2. The applicability of the proviso to section 2(11)(i)(a) concerning the assessee's ability to change the "previous year."
3. Assessment of income from non-taxable territories prior to the amendment of the definition of "taxable territories" in 1950.

Detailed Analysis:

1. Interpretation of "Previous Year" Under Section 2(11)(i)(a) of the Income-tax Act:

The court examined the definition of "previous year" as provided in section 2(11) of the Income-tax Act. According to this section, the "previous year" typically means the twelve months ending on the 31st day of March preceding the assessment year. However, if the assessee's accounts are made up to a different date within those twelve months, the assessee has the option to adopt the year ending on that date as the "previous year."

The court emphasized that an assessee could have separate "previous years" for different sources of income, profits, and gains. This interpretation aligns with the practical understanding that each branch of a business is a separate source of income.

2. Applicability of the Proviso to Section 2(11)(i)(a):

The proviso to section 2(11)(i)(a) restricts an assessee from changing the "previous year" for a particular source of income if the assessee has once been assessed in respect of that source, except with the consent of the Income-tax Officer. The court had to determine the meaning of "has once been assessed" within this context.

The court clarified that "assessment" in the proviso refers to the computation of income for its inclusion in the total income. The term "assessment" does not merely mean the determination of the amount of tax payable but includes the entire procedure laid down in the Act for imposing liability upon the taxpayer.

3. Assessment of Income from Non-taxable Territories:

Before the amendment of the definition of "taxable territories" in 1950, income from non-taxable territories was included in the assessee's total world income only for determining the rate applicable to the taxable income. This income was not subject to tax under the Income-tax Act. The court had to decide whether such inclusion constituted an "assessment" under the proviso to section 2(11)(i)(a).

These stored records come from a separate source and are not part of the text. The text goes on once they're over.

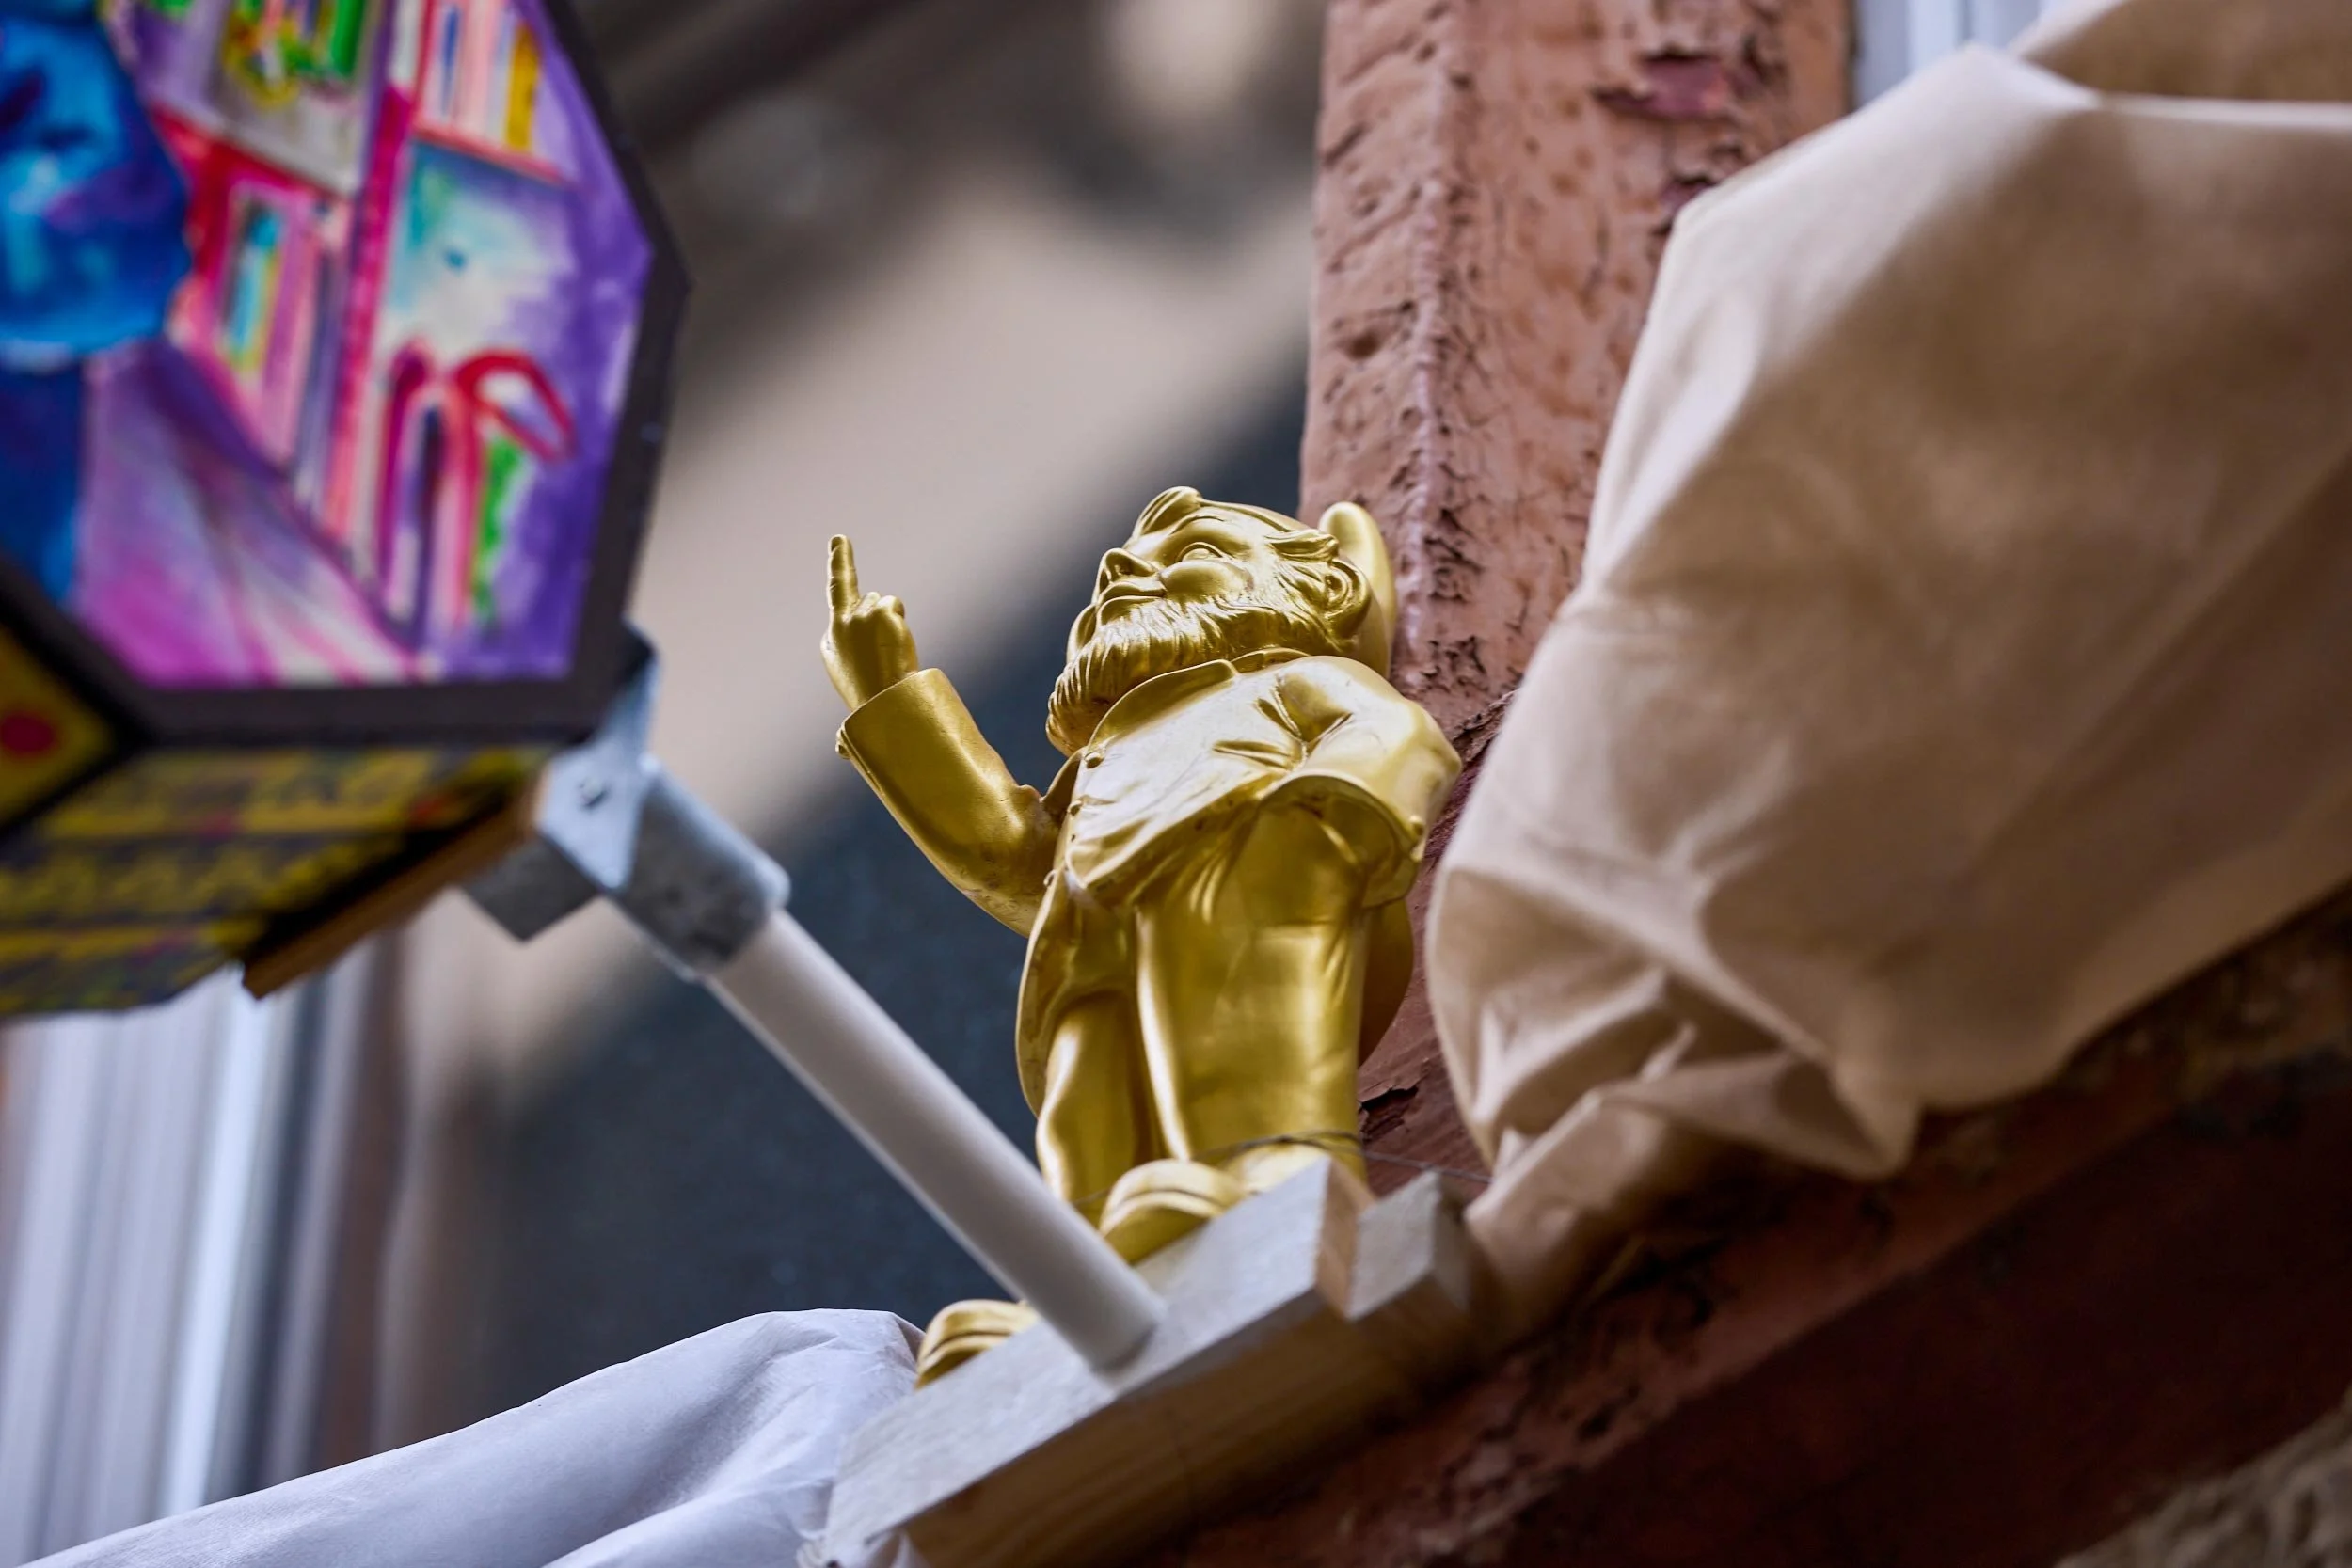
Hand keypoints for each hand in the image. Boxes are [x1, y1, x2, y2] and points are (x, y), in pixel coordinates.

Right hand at [823, 535, 918, 709]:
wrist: (884, 701)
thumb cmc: (872, 696)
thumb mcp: (854, 678)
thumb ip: (853, 648)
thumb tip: (851, 708)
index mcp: (831, 641)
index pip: (836, 597)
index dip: (839, 561)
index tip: (840, 539)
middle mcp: (840, 623)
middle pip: (867, 600)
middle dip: (878, 615)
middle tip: (883, 647)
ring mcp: (859, 615)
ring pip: (883, 603)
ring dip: (891, 623)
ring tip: (889, 654)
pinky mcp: (879, 611)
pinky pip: (894, 605)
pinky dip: (898, 621)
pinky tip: (895, 644)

The court held that the inclusion of income from non-taxable territories in the total world income for rate determination purposes did not amount to an "assessment" of that income. The assessment, as referred to in the proviso, requires the income to be computed and included in the total income, which was not the case here.

Conclusion:

The court concluded that the assessee family had not been "assessed" within the meaning of the proviso to section 2(11)(i)(a) concerning the income from non-taxable territories included in the earlier Diwali account years. Therefore, the assessee was entitled to adopt the financial year ending on March 31, 1950, as the "previous year" for the assessment year 1950-51 for the specified source of income.

Judgment:

The court answered the referred question in the affirmative, allowing the assessee to take the year ending on March 31, 1950, as the "previous year" for the assessment year 1950-51. The assessee was awarded the costs of the reference, with counsel's fee fixed at Rs. 250.